Some credits: All the weird snippets about broken and sputtering radio transmissions are taken from Shellac’s epic angular shanty “The End of Radio,” which will serve as this latest sally’s theme song. The Herculean rebuild of this leaky beached blog was coded by the gifted and rad Marcello De Feo. Check his kung-fu. It is ace. The charming illustration of Moonrise Kingdom is by Adrian Tomine.

Mermaids & Space Cuties

Fawley_Mermad Navigator_Finished_Shepelavy

So one day I ask my pal, the enormously gifted tattoo artist Steve Fawley, if I could paint me some flash of a mermaid who looks like Jane Russell. Because such a thing may not have exist in the world, it seemed like a fine thing to bring into it.

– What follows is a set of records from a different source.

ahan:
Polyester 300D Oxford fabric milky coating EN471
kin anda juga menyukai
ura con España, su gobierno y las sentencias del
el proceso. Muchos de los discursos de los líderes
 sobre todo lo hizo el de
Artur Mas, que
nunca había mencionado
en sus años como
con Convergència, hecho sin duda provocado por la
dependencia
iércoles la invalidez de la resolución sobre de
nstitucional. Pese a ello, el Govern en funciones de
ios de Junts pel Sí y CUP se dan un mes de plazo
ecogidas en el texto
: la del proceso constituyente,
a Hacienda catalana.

And he says, sure — paint me a space cutie in exchange. So here they are — certainly I’m on the rich side of this deal. What a stunner. Perfectly fetching & a prime example of Steve’s masterly of the traditional form. My cutie was the buildup of a forgotten sketch in tribute to Wally Wood & based on Robert Bonfils cover painting for pulp paperback Nautipuss. Check out Steve’s kung fu here.

Colonel Wilma Deering

Colonel Wilma Deering — off duty, gouache on board, 9 x 6.5

So, on a lark I watched some episodes of the old 1979 series Buck Rogers in the 25th Century. Man, what a glitter encrusted sci-fi glam delight! Most of the other shlock series of the era have aged poorly, revealing more artless clunk than period charm. Not here. There’s a grin-inducing disco exhuberance to the whole affair — a vision of the future that’s equal parts Saturday morning Sinbad, Star Wars, and the roller skate fantasia Xanadu. In reading up on the show, the oddest thing I came across was a terse but enthusiastic appreciation of the show by esteemed cultural critic and poet Clive James, “Battlestar Galactica (Thames), though glaringly a cheap Star Wars rip-off, looks better on the small screen than in the cinema. The best comic strip science fiction on television at the moment, however, is Buck Rogers in the 25th Century (LWT). The hardware looks good and Wilma Deering looks simply sensational, like Wonder Woman with brains.” Amen, comrade. In commemoration, then, a quick three day sketch of the fetching Erin Grey  as the indefatigable Colonel Wilma Deering, off duty, of course.